Henry VIII also commissioned Torrigiano to make him a magnificent funerary monument, somewhat similar to that of Henry VII, but one-fourth larger, to be placed in a chapel at Windsor; it was, however, never completed, and its rich bronze was melted by the Commonwealth, together with that of Wolsey's tomb. The indentures for these various works still exist, and are printed by Neale, Westminster Abbey, (London, 1818). These interesting documents are written in English, and in them the Florentine is called "Peter Torrysany". For Henry VII's monument he contracted to receive £1500, for the altar and its fittings £1000, and £2000 for Henry VIII's monument.

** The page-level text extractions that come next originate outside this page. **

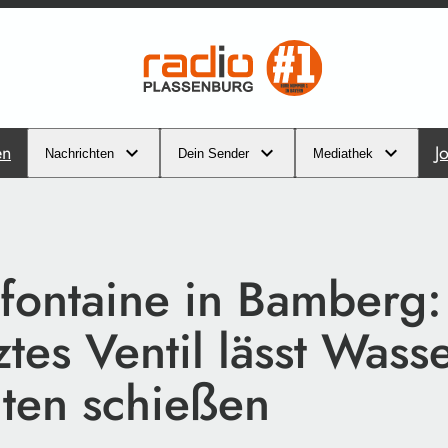
en
J
Nachrichten
Dein Sender
Mediathek
fontaine in Bamberg:
tes Ventil lässt Wass
ten schießen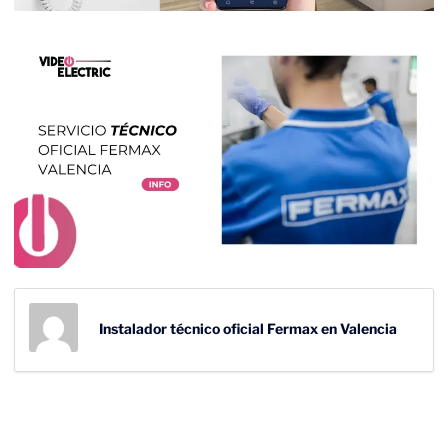
Instalador técnico oficial Fermax en Valencia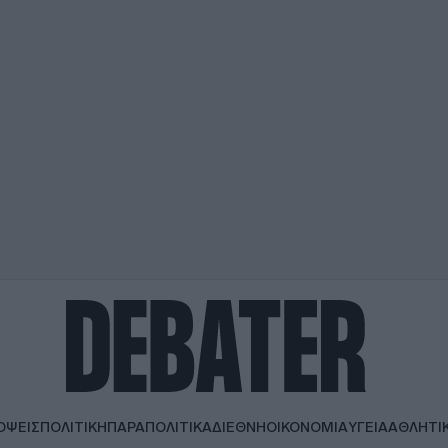
ΟΨΕΙΣ
ΠΟΛΙΤΙΚΗ
ΠΑΡΑΠΟΛΙΤΙΚΑ
ΔΙΕΘΝΗ
ΟΙΚΟΝΟΜΙΑ
ΥΓΕΙΑ
ΑΘΛΗΤΙ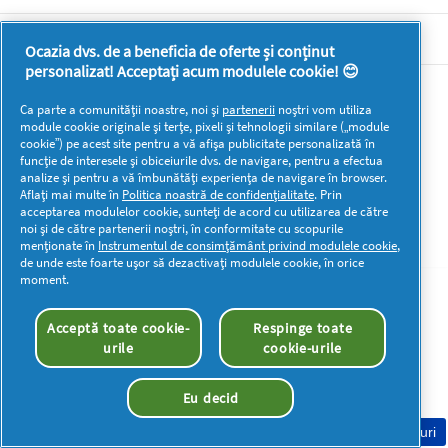
DOCUMENTE LEGALE DETERGENTI SA
Ocazia dvs. de a beneficia de oferte și conținut
personalizat! Acceptați acum modulele cookie! 😊
Mai multă inspirație
Ca parte a comunității noastre, noi și
partenerii
noștri vom utiliza
module cookie originale și terțe, pixeli și tehnologii similare („module
cookie”) pe acest site pentru a vă afișa publicitate personalizată în
funcție de interesele și obiceiurile dvs. de navigare, pentru a efectua
analize și pentru a vă îmbunătăți experiența de navigare în browser.
Aflați mai multe în
Politica noastră de confidențialitate
. Prin
acceptarea modulelor cookie, sunteți de acord cu utilizarea de către
Drepturi de autor © 2026 P&G. Toate drepturile rezervate
noi și de către partenerii noștri, în conformitate cu scopurile
menționate în
Instrumentul de consimțământ privind modulele cookie
,
de unde este foarte ușor să dezactivați modulele cookie, în orice
moment.
Acceptă toate cookie-
Respinge toate
urile
cookie-urile
Eu decid
Consimțământ Cookie-uri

Torrigiano was also commissioned to work on the monument of Dr John Yonge (d.1516), Master of the Rolls during the time of Henry VIII, who was entombed in the Rolls Chapel of the now Maughan Library. He may also have been responsible for the tomb of John Colet which was destroyed in the 1666 fire of London, but may have been preserved in a cast of the head.

==Return to Italy and Spain==
While these royal works were going on, Torrigiano visited Florence in order to get skilled assistants. He tried to induce Benvenuto Cellini to come to England to help him, but Cellini refused partly from his dislike to the brutal and swaggering manners of Torrigiano. Cellini wrote,

This man had a splendid person and a most arrogant spirit, with the air of a great soldier more than a sculptor, especially in regard to his vehement gestures and his resonant voice, together with a habit he had of knitting his brows, enough to frighten any man of courage. He kept talking every day about his gallant feats among those beasts of Englishmen.

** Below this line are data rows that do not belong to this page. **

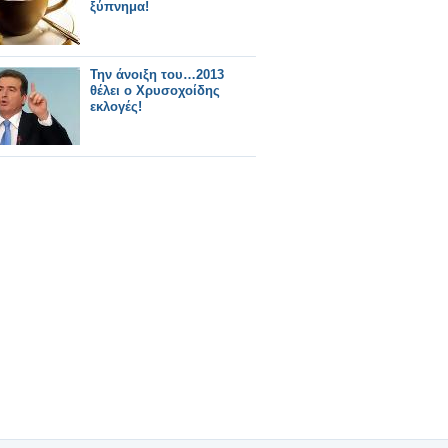
ξύπνημα!
Την άνοιξη του…2013
θέλει ο Χρυσοχοίδης
εκλογές!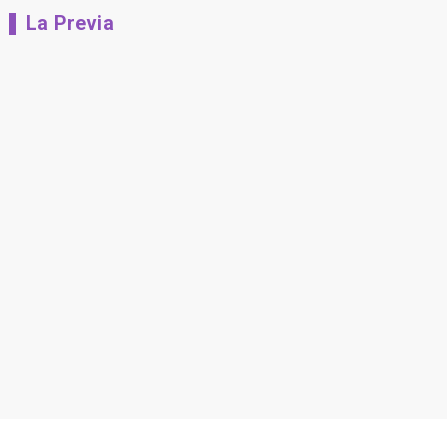
La Previa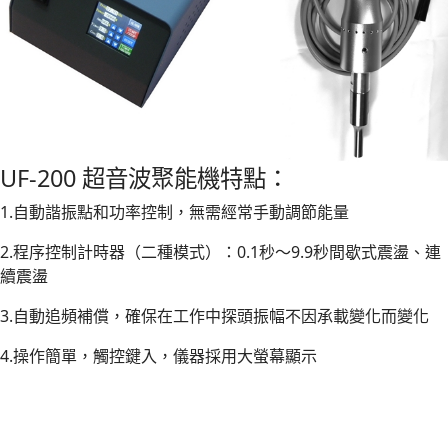
UF-200 超音波聚能機特點：
1.自動諧振點和功率控制，無需經常手動調節能量
2.程序控制計時器（二種模式）：0.1秒～9.9秒間歇式震盪、連
續震盪
3.自動追頻補償，確保在工作中探頭振幅不因承載變化而變化
4.操作簡單，觸控鍵入，儀器採用大螢幕顯示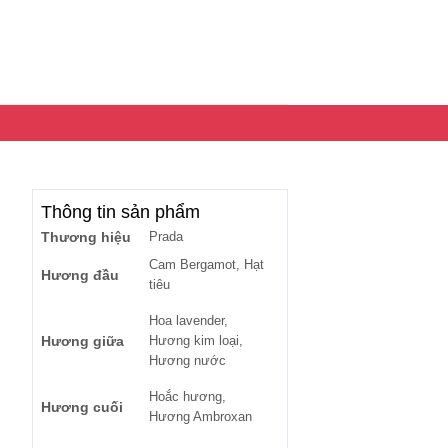
Thông tin sản phẩm
Thương hiệu
Prada
Cam Bergamot, Hạt
Hương đầu
tiêu
Hoa lavender,
Hương giữa
Hương kim loại,
Hương nước
Hoắc hương,
Hương cuối
Hương Ambroxan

When he heard the story of what Torrigiano did to Michelangelo, Cellini says he could no longer "bear the sight of him".

The latter part of Torrigiano's life was spent in Spain, especially at Seville, where, besides the painted figure of St. Hieronymus in the museum, some terracotta sculpture by him still exists. His violent temper got him into difficulties with the Spanish Inquisition, and he died in 1528 in prison.

According to Vasari, Torrigiano was swindled of his payment by the Duke of Arcos for a sculpture of the Virgin and Child. As an act of vengeance for being fooled as such he mutilated the work with his chisel, whereupon the Duke, considering himself affronted, denounced Torrigiano as a heretic. In other stories, he was carving the Virgin and made a mistake, at which point he defaced the statue in his annoyance, and was seen by clerics and charged as a result by the Spanish Inquisition. Vasari misdates his death to 1522.